**TEXT FOR ANALYSIS**
□ □ □ □

Same-origin policy (SOP)

Websites often loosen the same-origin policy (SOP) to have more flexibility. These controlled and intended SOP bypasses can have adverse effects, as attackers can sometimes exploit misconfigurations in these techniques. These exploits can cause private information leaks and lead to more vulnerabilities, such as authentication bypass, account takeover, and large data breaches.

Steps

  1. Find out if the application uses any SOP relaxation techniques. Is the application using CORS, postMessage, or JSONP?

  2. If the site is using CORS, test the strength of the CORS allowlist by submitting test Origin headers.

  3. If the site is using postMessage, check whether messages can be sent or received as an untrusted site.

  4. If the site is using JSONP, try to embed a script tag on an attacker site and request the sensitive data wrapped in the JSONP payload.

  5. Determine the sensitivity of the information the vulnerability can steal, and whether more is possible.

  6. Create report.

□ □ □ □

**WORK TASK 1**
In the same-origin policy text, change "CORS" to "cross-origin resource sharing" throughout everything from "Websites often loosen" down to "an untrusted site.", and give that part again.
**WORK TASK 2**
Which three SOP relaxation techniques does the same-origin policy text name?
The items after this point have no connection to the same-origin policy text.

□ □ □ □

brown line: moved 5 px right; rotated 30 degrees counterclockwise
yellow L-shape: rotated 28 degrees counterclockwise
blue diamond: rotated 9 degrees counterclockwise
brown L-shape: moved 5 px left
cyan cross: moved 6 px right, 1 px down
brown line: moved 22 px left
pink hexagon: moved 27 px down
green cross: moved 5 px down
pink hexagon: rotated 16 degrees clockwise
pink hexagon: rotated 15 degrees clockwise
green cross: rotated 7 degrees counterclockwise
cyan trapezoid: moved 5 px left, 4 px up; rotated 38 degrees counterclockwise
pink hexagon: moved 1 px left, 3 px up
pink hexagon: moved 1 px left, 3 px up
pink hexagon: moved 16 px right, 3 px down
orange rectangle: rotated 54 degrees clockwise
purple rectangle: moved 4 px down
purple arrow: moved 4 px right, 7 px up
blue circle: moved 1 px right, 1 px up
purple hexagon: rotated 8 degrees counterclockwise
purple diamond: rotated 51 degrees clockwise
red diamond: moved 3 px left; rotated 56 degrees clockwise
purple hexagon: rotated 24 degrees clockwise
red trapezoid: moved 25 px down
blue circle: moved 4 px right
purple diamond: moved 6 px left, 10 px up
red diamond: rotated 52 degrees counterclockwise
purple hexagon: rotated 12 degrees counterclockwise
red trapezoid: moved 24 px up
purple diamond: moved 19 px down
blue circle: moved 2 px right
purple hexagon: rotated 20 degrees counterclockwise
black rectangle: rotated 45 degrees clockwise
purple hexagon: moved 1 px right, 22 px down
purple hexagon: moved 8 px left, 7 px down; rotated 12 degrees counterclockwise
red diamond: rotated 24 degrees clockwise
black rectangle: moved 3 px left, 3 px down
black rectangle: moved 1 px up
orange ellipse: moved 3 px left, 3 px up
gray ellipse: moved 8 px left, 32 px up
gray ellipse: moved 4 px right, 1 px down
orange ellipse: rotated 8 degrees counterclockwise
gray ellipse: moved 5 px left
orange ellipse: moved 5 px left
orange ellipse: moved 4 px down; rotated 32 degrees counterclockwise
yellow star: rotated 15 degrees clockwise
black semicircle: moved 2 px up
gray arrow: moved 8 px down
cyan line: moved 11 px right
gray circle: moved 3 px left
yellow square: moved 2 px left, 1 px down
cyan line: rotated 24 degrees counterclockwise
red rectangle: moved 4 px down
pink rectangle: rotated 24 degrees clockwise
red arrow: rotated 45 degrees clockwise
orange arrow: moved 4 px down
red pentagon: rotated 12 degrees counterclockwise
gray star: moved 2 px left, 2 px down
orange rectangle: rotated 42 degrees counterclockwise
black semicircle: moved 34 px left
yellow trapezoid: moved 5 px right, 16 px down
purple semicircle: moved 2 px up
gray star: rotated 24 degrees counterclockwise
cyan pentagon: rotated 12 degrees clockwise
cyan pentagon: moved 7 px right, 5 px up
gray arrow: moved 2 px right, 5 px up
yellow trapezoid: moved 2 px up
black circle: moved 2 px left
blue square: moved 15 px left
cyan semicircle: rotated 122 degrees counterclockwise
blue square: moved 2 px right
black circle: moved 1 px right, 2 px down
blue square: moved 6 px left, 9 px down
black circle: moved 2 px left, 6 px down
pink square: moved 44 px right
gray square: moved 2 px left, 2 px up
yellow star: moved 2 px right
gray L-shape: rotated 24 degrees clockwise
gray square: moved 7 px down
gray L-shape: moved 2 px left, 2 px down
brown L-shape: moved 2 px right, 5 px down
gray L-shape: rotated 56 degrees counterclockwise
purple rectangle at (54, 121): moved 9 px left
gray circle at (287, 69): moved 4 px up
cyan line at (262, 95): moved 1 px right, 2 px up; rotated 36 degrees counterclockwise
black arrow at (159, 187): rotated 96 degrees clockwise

□ □ □ □

**ANSWER SECTION 1**
Websites often loosen the same-origin policy (SOP) to have more flexibility. These controlled and intended SOP bypasses can have adverse effects, as attackers can sometimes exploit misconfigurations in these techniques. These exploits can cause private information leaks and lead to more vulnerabilities, such as authentication bypass, account takeover, and large data breaches.

Steps

  1. Find out if the application uses any SOP relaxation techniques. Is the application using cross-origin resource sharing, postMessage, or JSONP?

  2. If the site is using cross-origin resource sharing, test the strength of the cross-origin resource sharing allowlist by submitting test Origin headers.

  3. If the site is using postMessage, check whether messages can be sent or received as an untrusted site.

**ANSWER SECTION 2**
CORS, postMessage, and JSONP.